Goal: Rewrite every line of the records below with "common name" changed to "vernacular name", leaving everything else as it is.

Extracted entries:
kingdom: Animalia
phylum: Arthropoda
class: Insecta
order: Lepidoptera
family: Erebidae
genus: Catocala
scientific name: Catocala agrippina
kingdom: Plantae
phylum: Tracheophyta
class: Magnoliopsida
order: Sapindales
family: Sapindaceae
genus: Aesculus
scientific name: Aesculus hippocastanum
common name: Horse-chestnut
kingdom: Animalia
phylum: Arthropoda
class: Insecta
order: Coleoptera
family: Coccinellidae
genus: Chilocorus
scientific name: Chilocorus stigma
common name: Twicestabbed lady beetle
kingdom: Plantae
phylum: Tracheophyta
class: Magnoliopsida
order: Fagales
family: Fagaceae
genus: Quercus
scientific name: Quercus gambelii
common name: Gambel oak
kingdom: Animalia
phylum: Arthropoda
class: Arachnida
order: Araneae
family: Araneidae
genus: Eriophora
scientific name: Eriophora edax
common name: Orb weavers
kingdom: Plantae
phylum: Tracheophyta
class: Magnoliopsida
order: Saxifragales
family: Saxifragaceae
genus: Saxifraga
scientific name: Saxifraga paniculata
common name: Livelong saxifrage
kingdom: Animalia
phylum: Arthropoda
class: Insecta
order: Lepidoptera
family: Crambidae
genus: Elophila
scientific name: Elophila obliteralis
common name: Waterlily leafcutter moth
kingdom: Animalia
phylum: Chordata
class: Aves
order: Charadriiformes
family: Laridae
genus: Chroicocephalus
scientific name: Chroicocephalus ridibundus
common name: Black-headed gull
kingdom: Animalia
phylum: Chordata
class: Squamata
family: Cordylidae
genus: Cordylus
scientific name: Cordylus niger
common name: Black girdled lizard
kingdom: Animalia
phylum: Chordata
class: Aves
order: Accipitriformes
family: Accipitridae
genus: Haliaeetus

The result:
kingdom: Animalia
phylum: Arthropoda
class: Insecta
order: Lepidoptera
family: Erebidae
genus: Catocala
scientific name: Catocala agrippina
kingdom: Plantae
phylum: Tracheophyta
class: Magnoliopsida
order: Sapindales
family: Sapindaceae
genus: Aesculus
scientific name: Aesculus hippocastanum
vernacular name: Horse-chestnut
kingdom: Animalia
phylum: Arthropoda
class: Insecta
order: Coleoptera
family: Coccinellidae
genus: Chilocorus
scientific name: Chilocorus stigma
vernacular name: Twicestabbed lady beetle
kingdom: Plantae
phylum: Tracheophyta
class: Magnoliopsida
order: Fagales
family: Fagaceae
genus: Quercus
scientific name: Quercus gambelii
vernacular name: Gambel oak
kingdom: Animalia
phylum: Arthropoda
class: Arachnida
order: Araneae
family: Araneidae
genus: Eriophora
scientific name: Eriophora edax
vernacular name: Orb weavers
kingdom: Plantae
phylum: Tracheophyta
class: Magnoliopsida
order: Saxifragales
family: Saxifragaceae
genus: Saxifraga
scientific name: Saxifraga paniculata
vernacular name: Livelong saxifrage
kingdom: Animalia
phylum: Arthropoda
class: Insecta
order: Lepidoptera
family: Crambidae
genus: Elophila
scientific name: Elophila obliteralis
vernacular name: Waterlily leafcutter moth
kingdom: Animalia
phylum: Chordata
class: Aves
order: Charadriiformes
family: Laridae
genus: Chroicocephalus
scientific name: Chroicocephalus ridibundus
vernacular name: Black-headed gull
kingdom: Animalia
phylum: Chordata
class: Squamata
family: Cordylidae
genus: Cordylus
scientific name: Cordylus niger
vernacular name: Black girdled lizard
kingdom: Animalia
phylum: Chordata
class: Aves
order: Accipitriformes
family: Accipitridae
genus: Haliaeetus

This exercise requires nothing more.